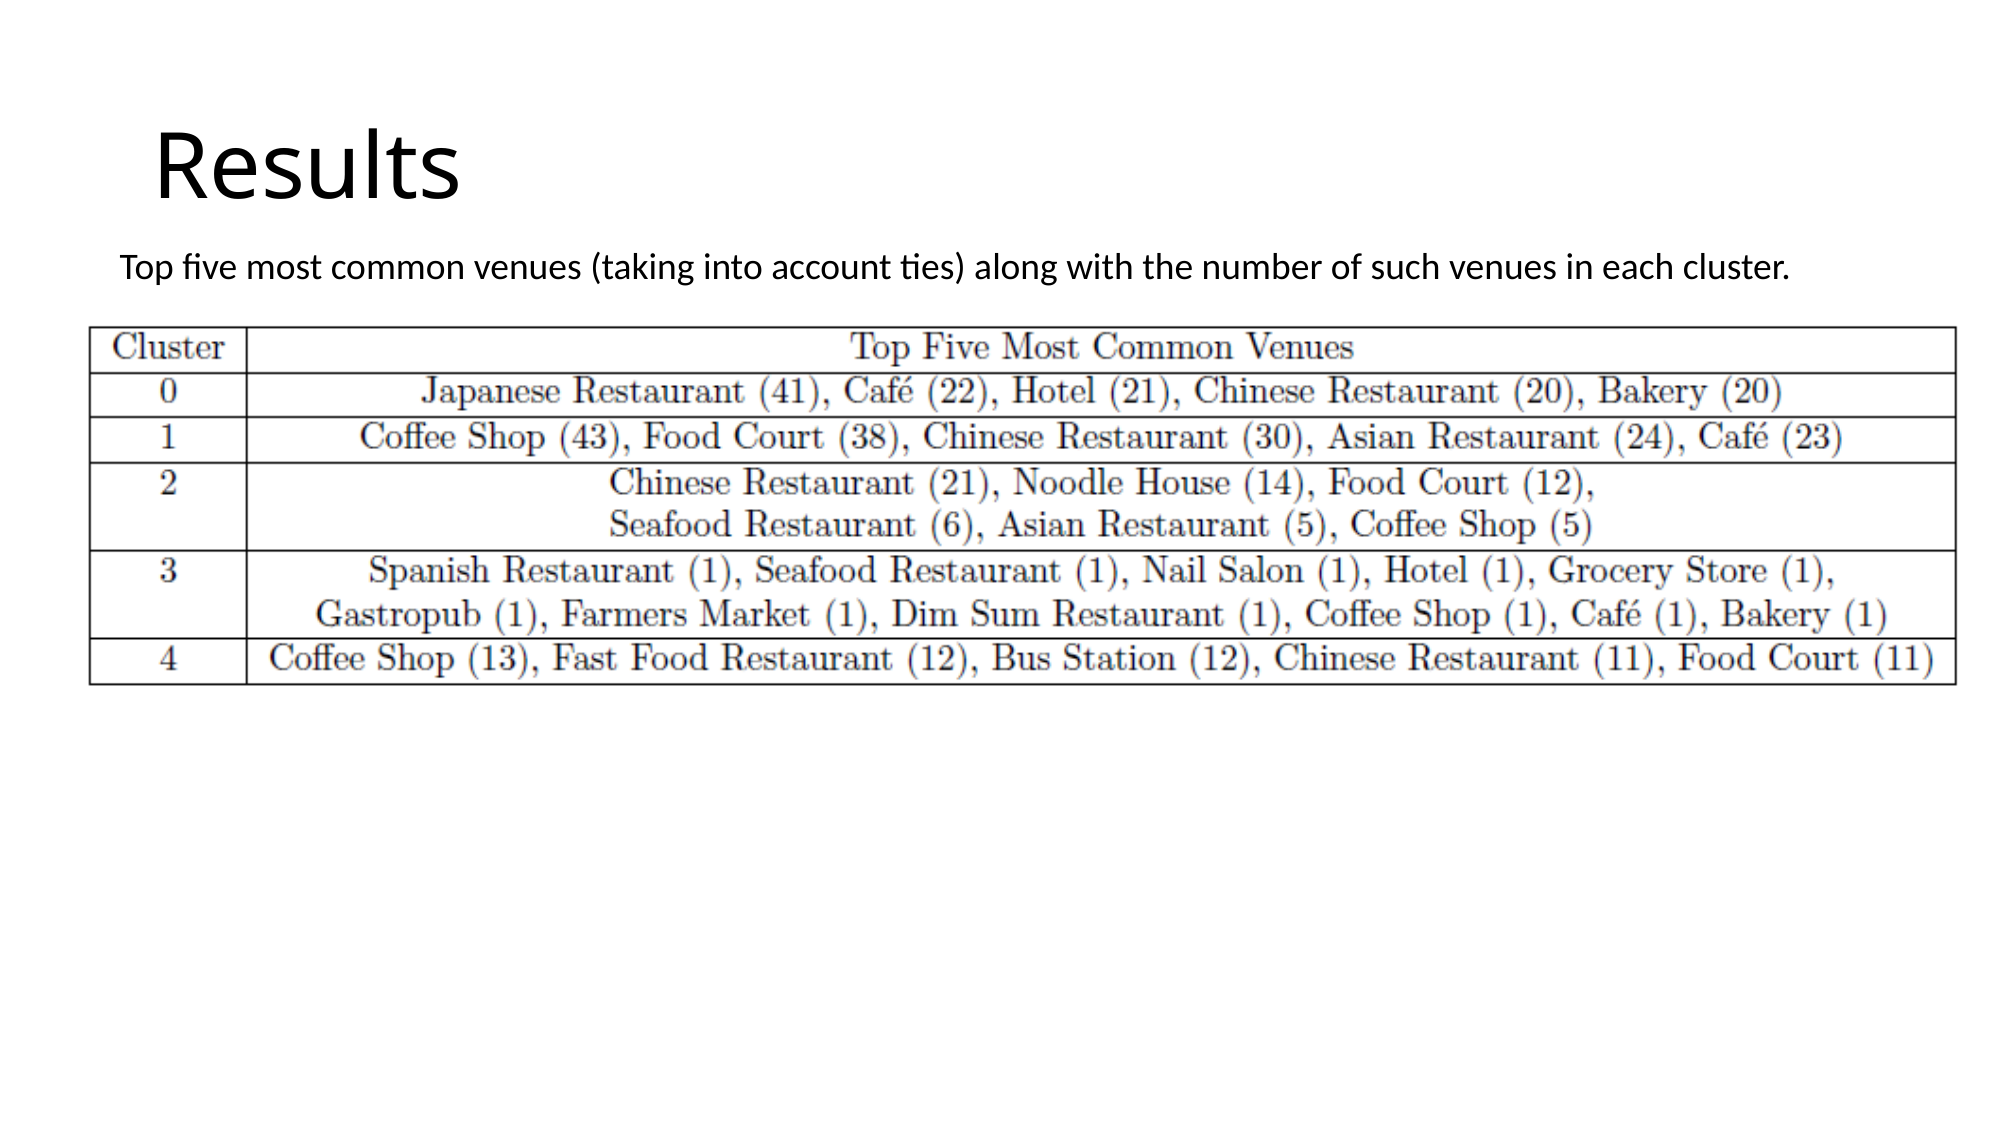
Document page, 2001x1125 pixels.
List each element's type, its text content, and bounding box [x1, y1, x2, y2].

text_box Top five most common venues (taking into account ties) along with the number of such venues in each cluster. [104, 234, 1876, 295]
title Results [137, 59, 1863, 234]
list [78, 323, 1976, 700]
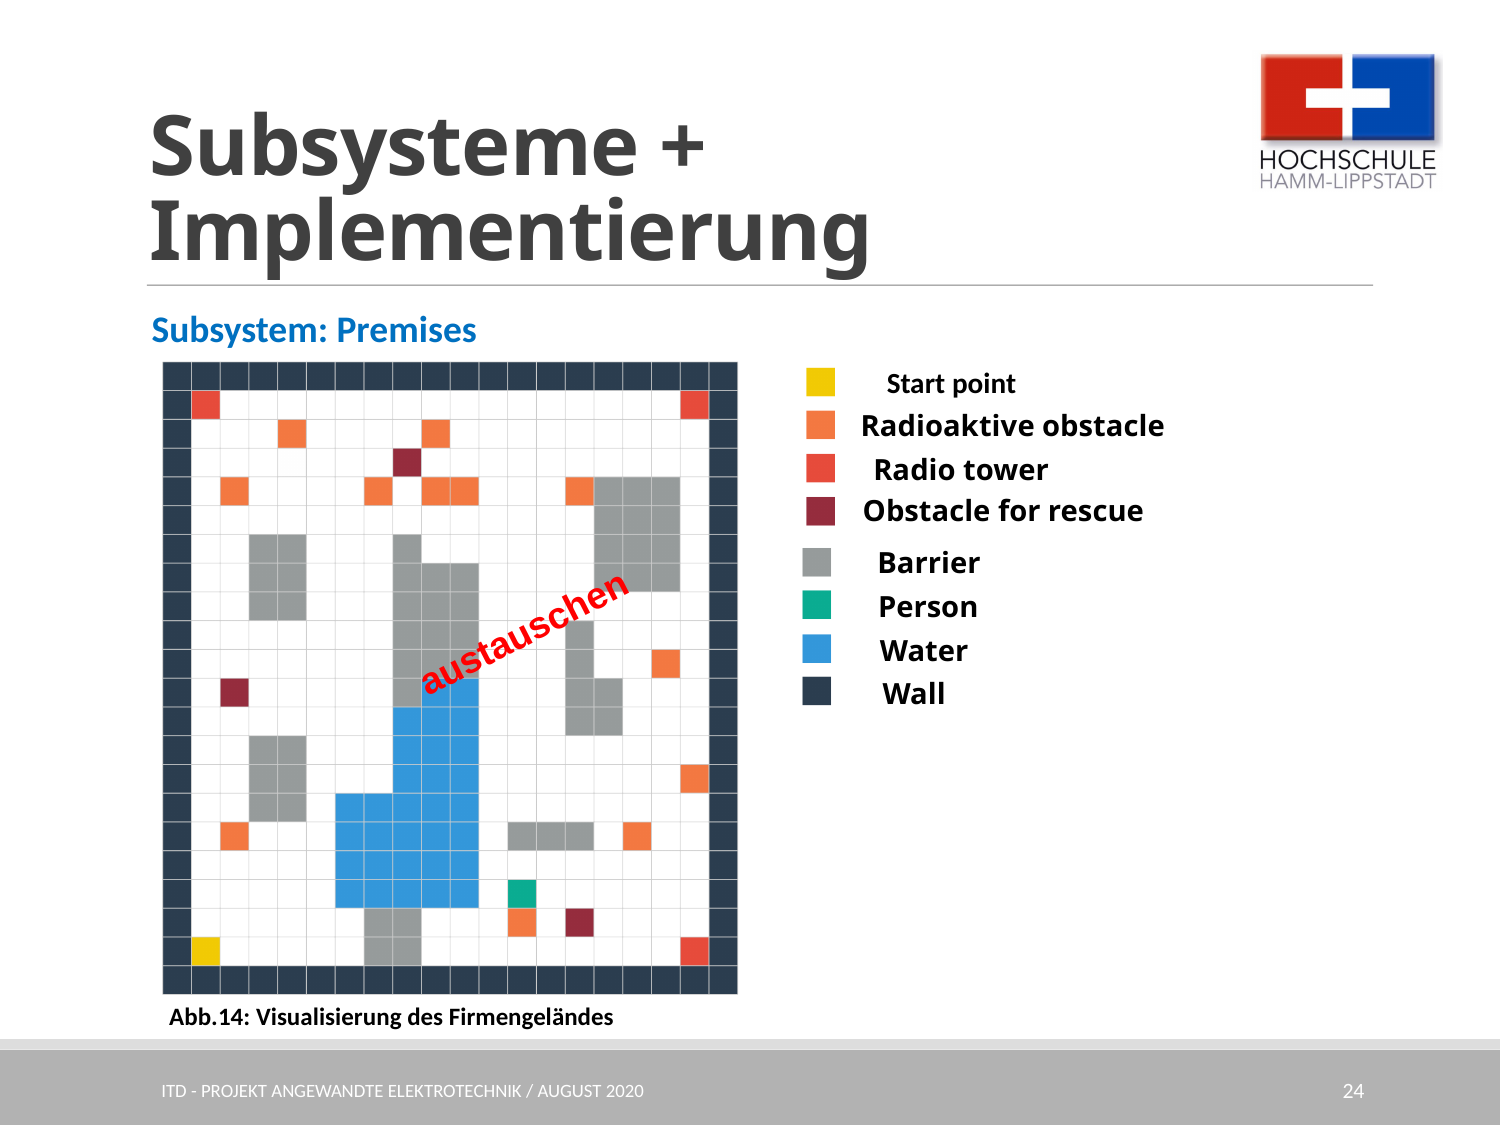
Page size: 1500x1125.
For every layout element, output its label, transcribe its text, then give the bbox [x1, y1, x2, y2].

text_box Person [878, 580, 994, 631]
picture [0, 340, 1098, 1008]
text_box Radioaktive obstacle [1103, 400, 1180, 450]
text_box Water [878, 624, 984, 675]
text_box Abb.14: Visualisierung des Firmengeländes [154, 1015, 636, 1039]
text_box ITD - Projekt angewandte Elektrotechnik / August 2020 [105, 1059, 700, 1120]
text_box Subsysteme + Implementierung [134, 47, 1373, 285]
text_box Subsystem: Premises [136, 297, 493, 339]
text_box Obstacle for rescue [1103, 485, 1159, 535]
picture [1373, 50, 1443, 192]
text_box Barrier [878, 560, 996, 588]
text_box 24 [1218, 1059, 1380, 1120]
text_box Wall [878, 668, 961, 718]
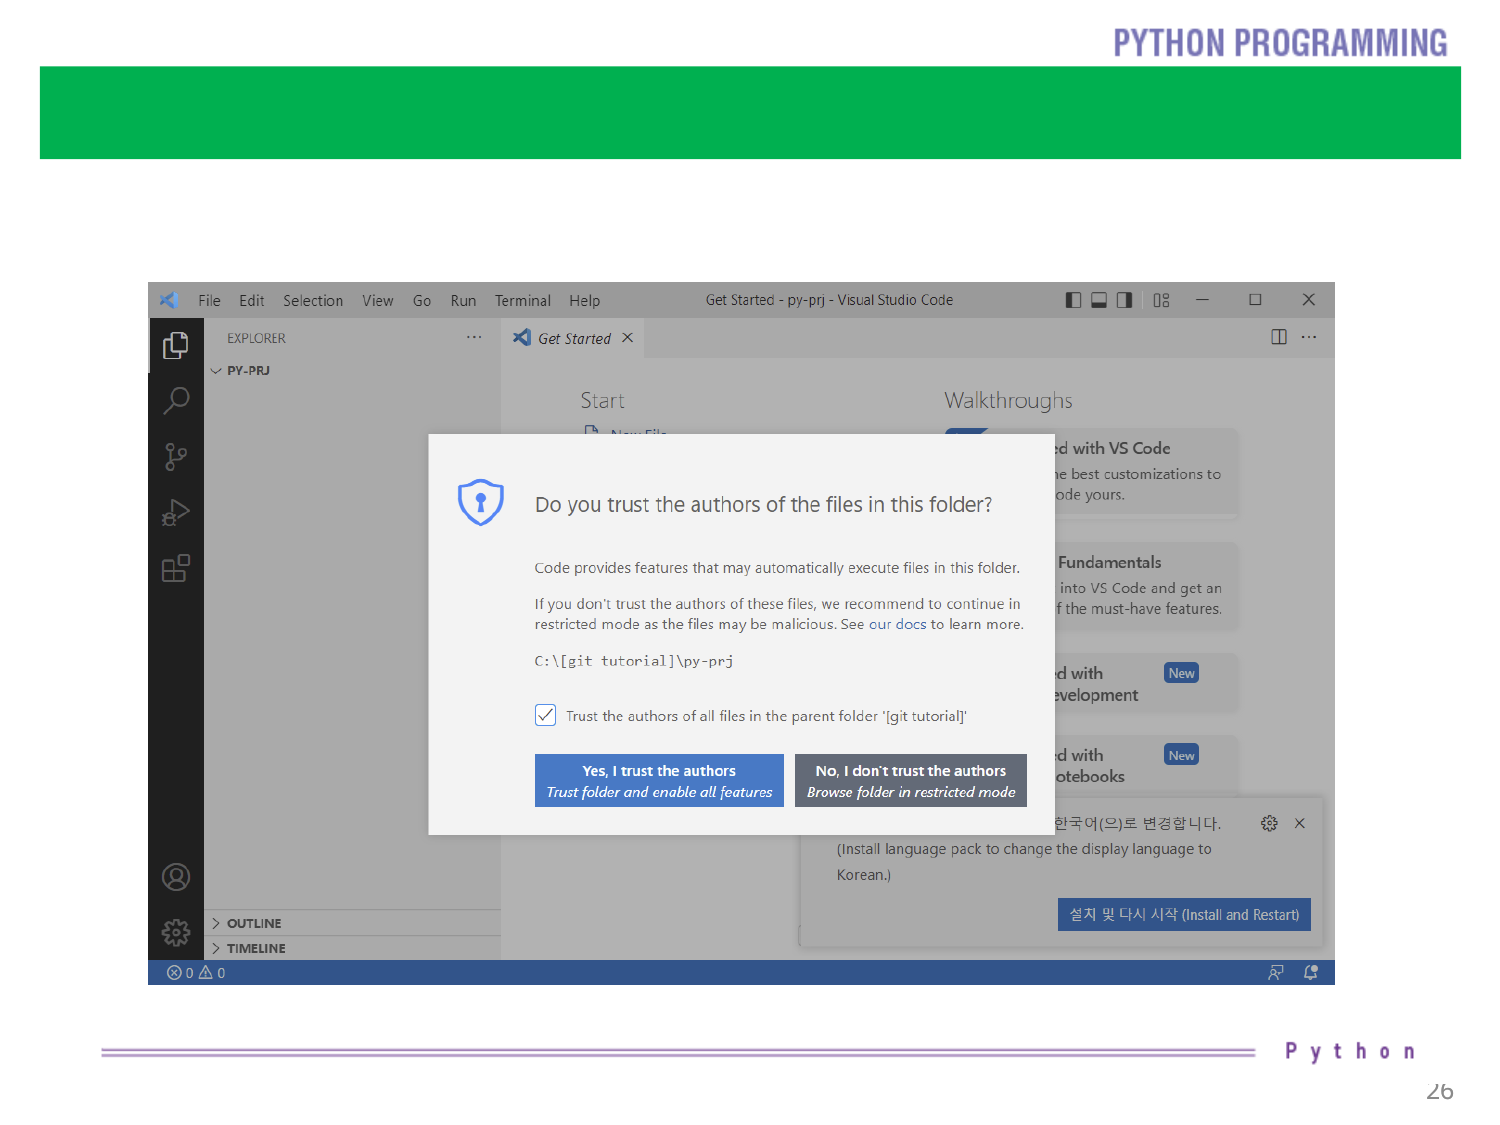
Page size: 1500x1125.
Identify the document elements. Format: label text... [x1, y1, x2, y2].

picture [148, 282, 1336, 985]
picture [18, 1020, 1483, 1084]
slide_number 26 [1119, 1071, 1470, 1112]
picture [1106, 13, 1462, 66]
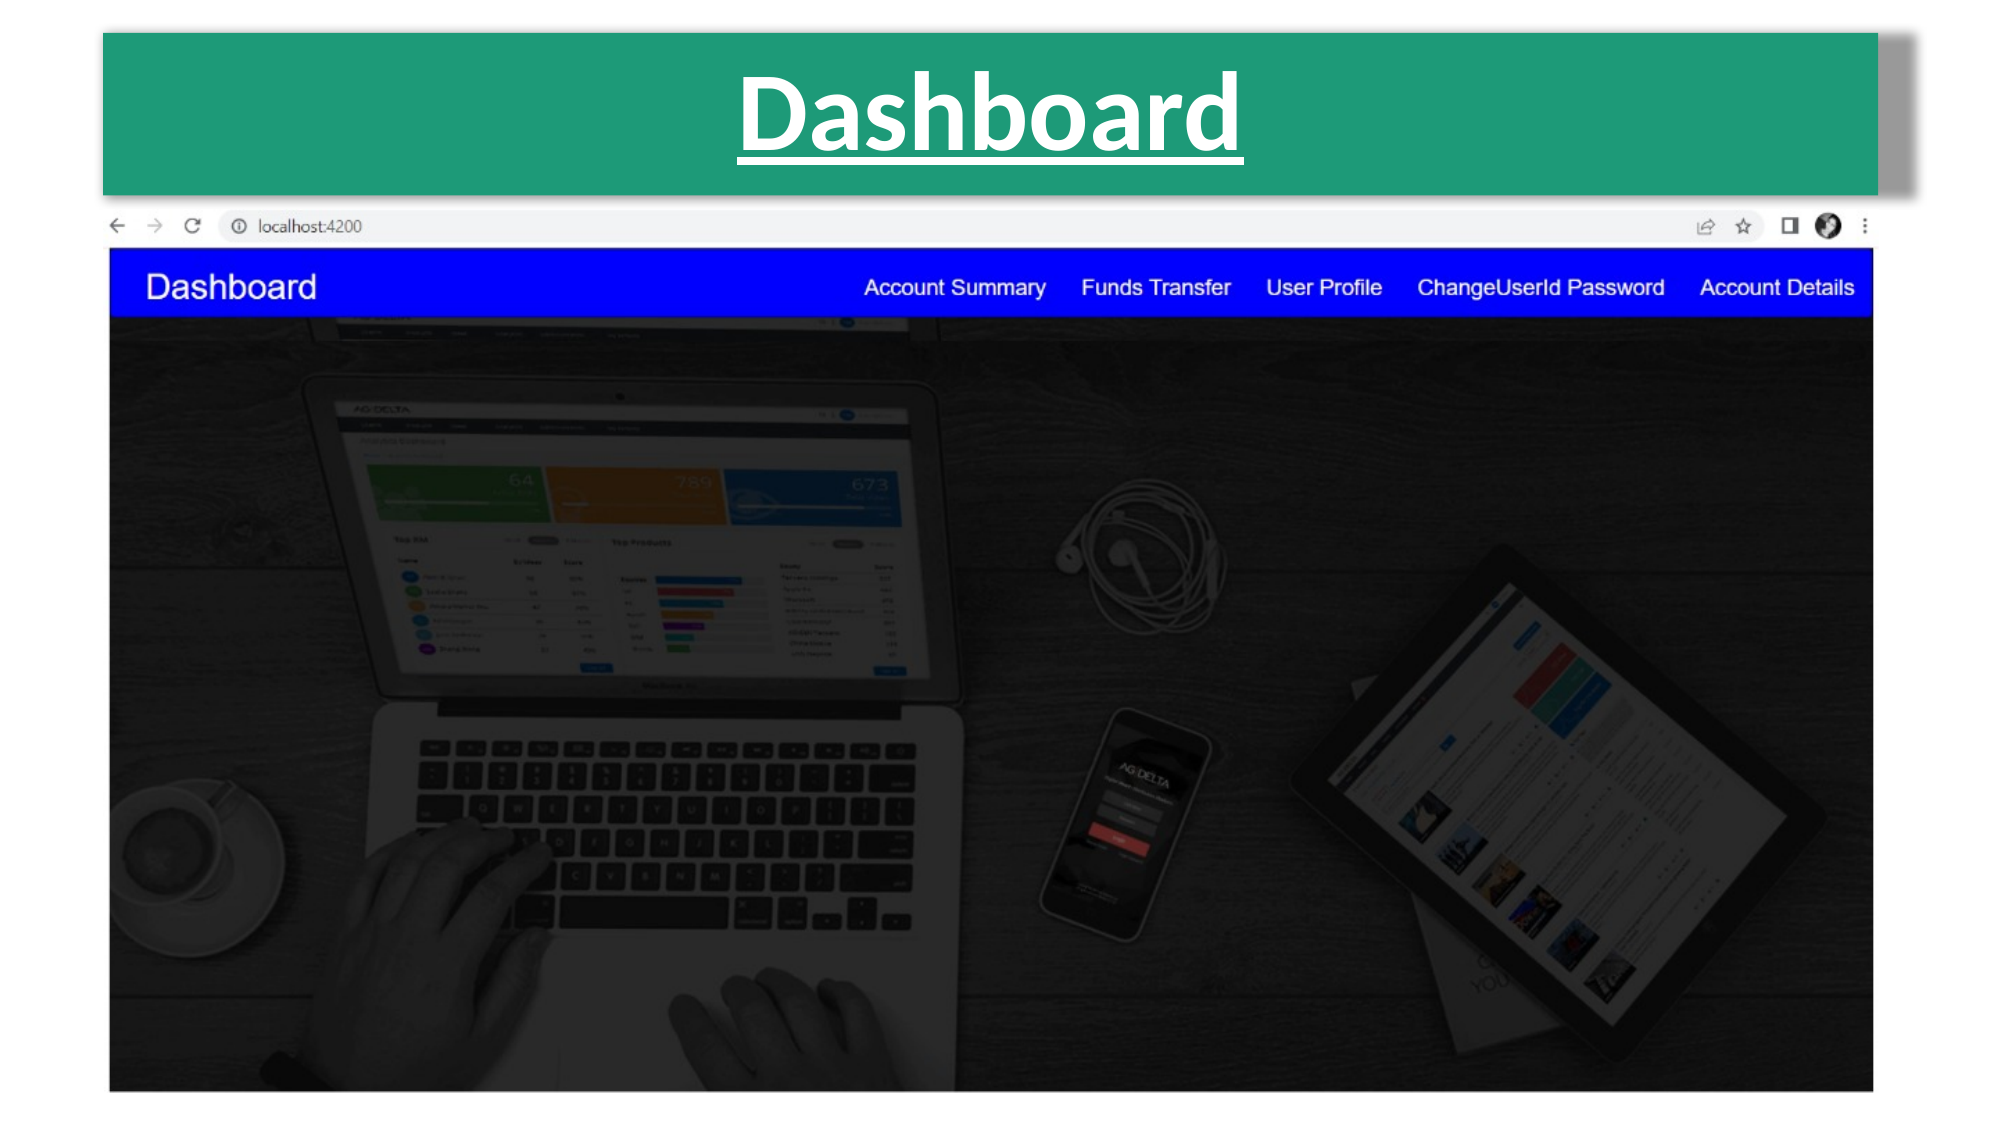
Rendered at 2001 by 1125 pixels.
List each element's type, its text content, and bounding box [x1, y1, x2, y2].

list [103, 209, 1879, 1093]
title Dashboard [103, 32, 1879, 196]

::::::::::

* What you will do
Look for the string "pixels" in the data above and return every line that has it.

* Solution below
Document page, 2001x1125 pixels.
Rendered at 2001 by 1125 pixels.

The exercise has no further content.